Ces albums reprennent tous les aspects de la guerre – des opérations militaires à la vie du soldat, en passant par des séries sur la marine, les troupes coloniales, l’aide militaire et économique, jusqu’aux monuments et aux paysages dévastés du front ; d’où l’appellation « Pour la mémoire de la France » donnée à l’époque à cette série d’albums aujourd’hui conservés au Musée d’histoire contemporaine-Bibliothèque de documentation internationale contemporaine (MHC-BDIC Paris) et à la Médiathèque de l’architecture et du patrimoine (Saint-Cyr / Montigny-le-Bretonneux).
Pour combler le manque d’images pour la période septembre 1914 – avril 1915, un appel fut lancé par voie de presse et de nombreux dons de particuliers furent recueillis puis intégrés aux albums. À ceux-ci, s’ajoutèrent les clichés du service des Beaux-arts, des documents d’avant-guerre (majoritairement des cartes postales), des collections transmises périodiquement par les services photographiques alliés, des documents iconographiques publiés dans les principaux périodiques illustrés des différentes nations, des documents typographiques de guerre publiés dans les journaux illustrés français
La volonté de constituer une documentation sur la guerre et notamment sur les régions dévastées, et d’en garder la trace par l’image, exista donc dès 1915, voire dès septembre 1914 si l’on prend en considération les reportages photographiques effectués pour le compte du service des Beaux-Arts. Comme au milieu du XIXe siècle, lorsque fut organisée la première Mission héliographique, la photographie fut perçue comme un instrument permettant de produire des fonds documentaires de manière fiable. Le cinéma fut, quant à lui, considéré comme un témoin oculaire véridique et infaillible.
Pourquoi avez-vous prolongé votre étude jusqu’en 1921 ?

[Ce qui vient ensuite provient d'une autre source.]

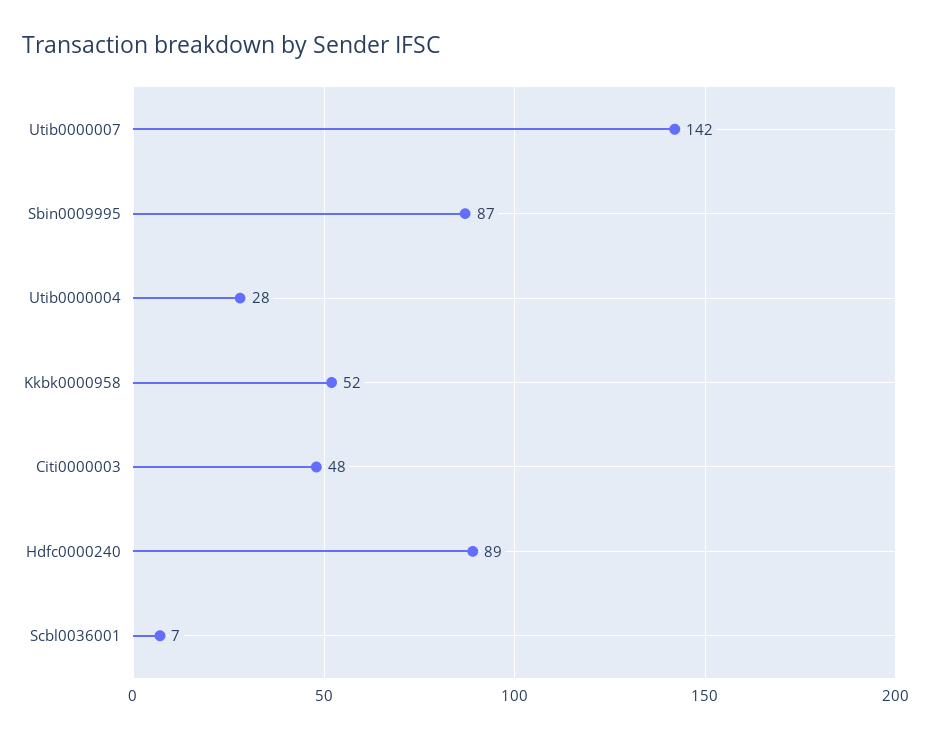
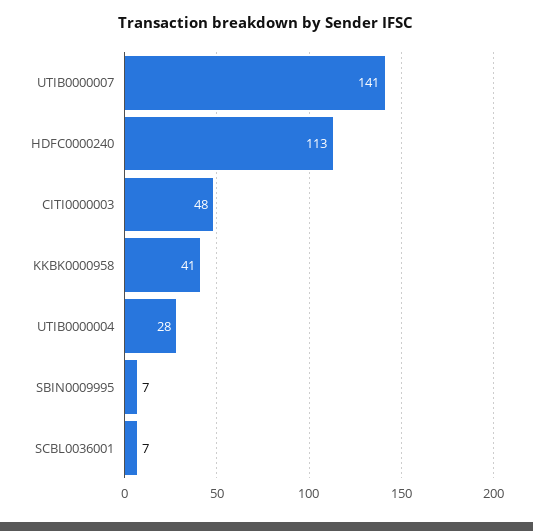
Utib0000007: 142 -> 141
Sbin0009995: 87 -> 7
Kkbk0000958: 52 -> 41
Hdfc0000240: 89 -> 113

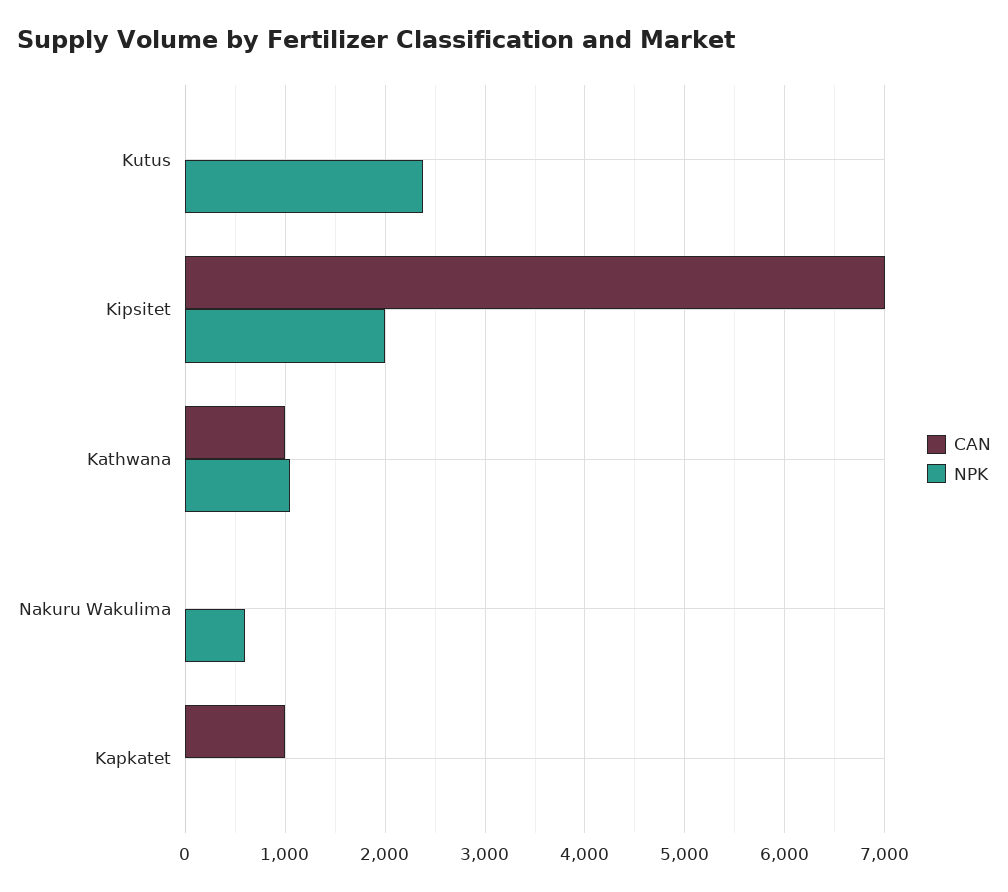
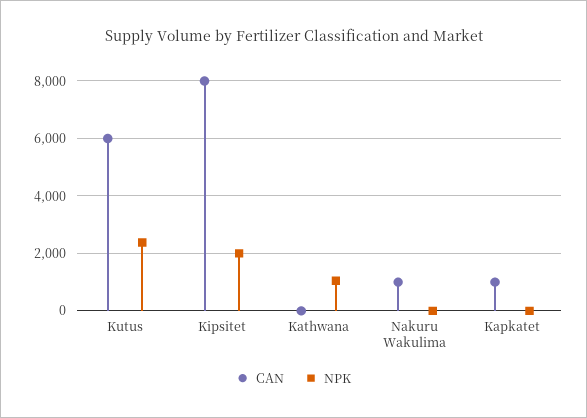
CAN, Kutus: 0 -> 6000
CAN, Kipsitet: 7000 -> 8000
CAN, Kathwana: 1000 -> 0
CAN, Nakuru Wakulima: 0 -> 1000
NPK, Nakuru Wakulima: 600 -> 0

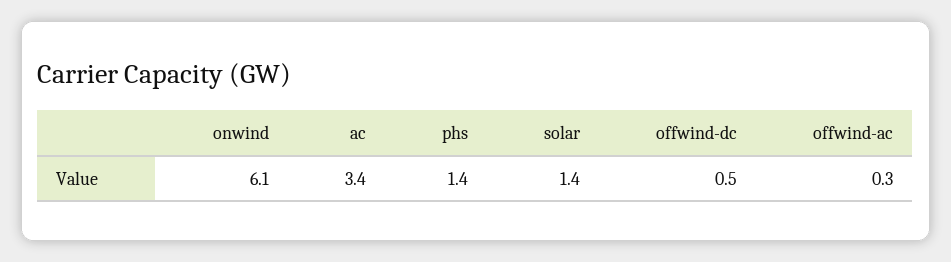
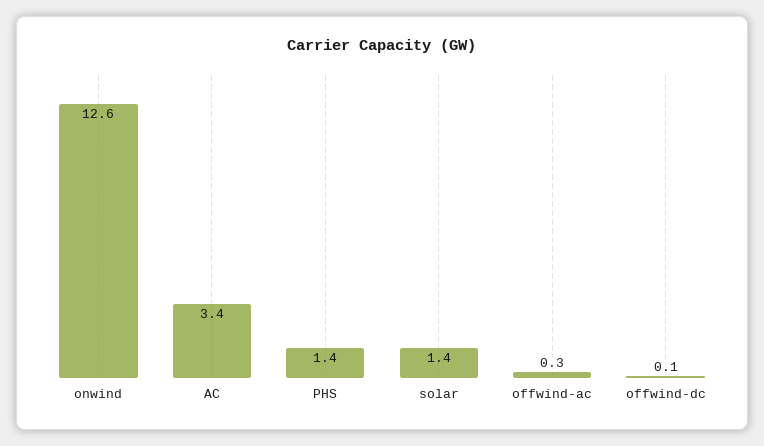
onwind: 6.1 -> 12.6
offwind-dc: 0.5 -> 0.1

Les premières représentations picturales et scripturales de ruines apparaissent dans la presse écrite et dans les albums amateurs de soldats dès le mois d’août 1914 ; notre travail commence donc naturellement avec le début de la guerre. Le choix d’achever cette étude en 1921 est venu des représentations elles-mêmes. Au-delà de cette date, en effet, les représentations de la dévastation changent et s’attachent désormais à mettre en avant la reconstruction et non plus la destruction. Cela se traduit par l’apparition de nouvelles représentations : soldats ou prisonniers déblayant les gravats, binant la terre ou fauchant les récoltes ; civils faisant leur marché au milieu des ruines ; maisons couvertes d’échafaudages, baraquements en bois ou maisons bien proprettes s’élevant au milieu des gravats. Ces vues montrent désormais le relèvement et non plus les décombres. Certes, des séries de cartes postales continuent de circuler, mais elles reprennent des vues déjà éditées pendant la guerre. Pour autant, les ruines matérielles restent bien physiquement présentes dans les régions dévastées et il faudra attendre parfois 10 ans pour que celles-ci s’effacent progressivement des paysages.
L’année 1921 correspond également à la fin de l’héroïsation des ruines. L’assimilation des ruines à des corps blessés, procédé de personnification qui permettait d’évoquer la souffrance des soldats pendant la guerre, s’estompe alors. La dénonciation des destructions se poursuit cependant localement bien après la signature du traité de Versailles.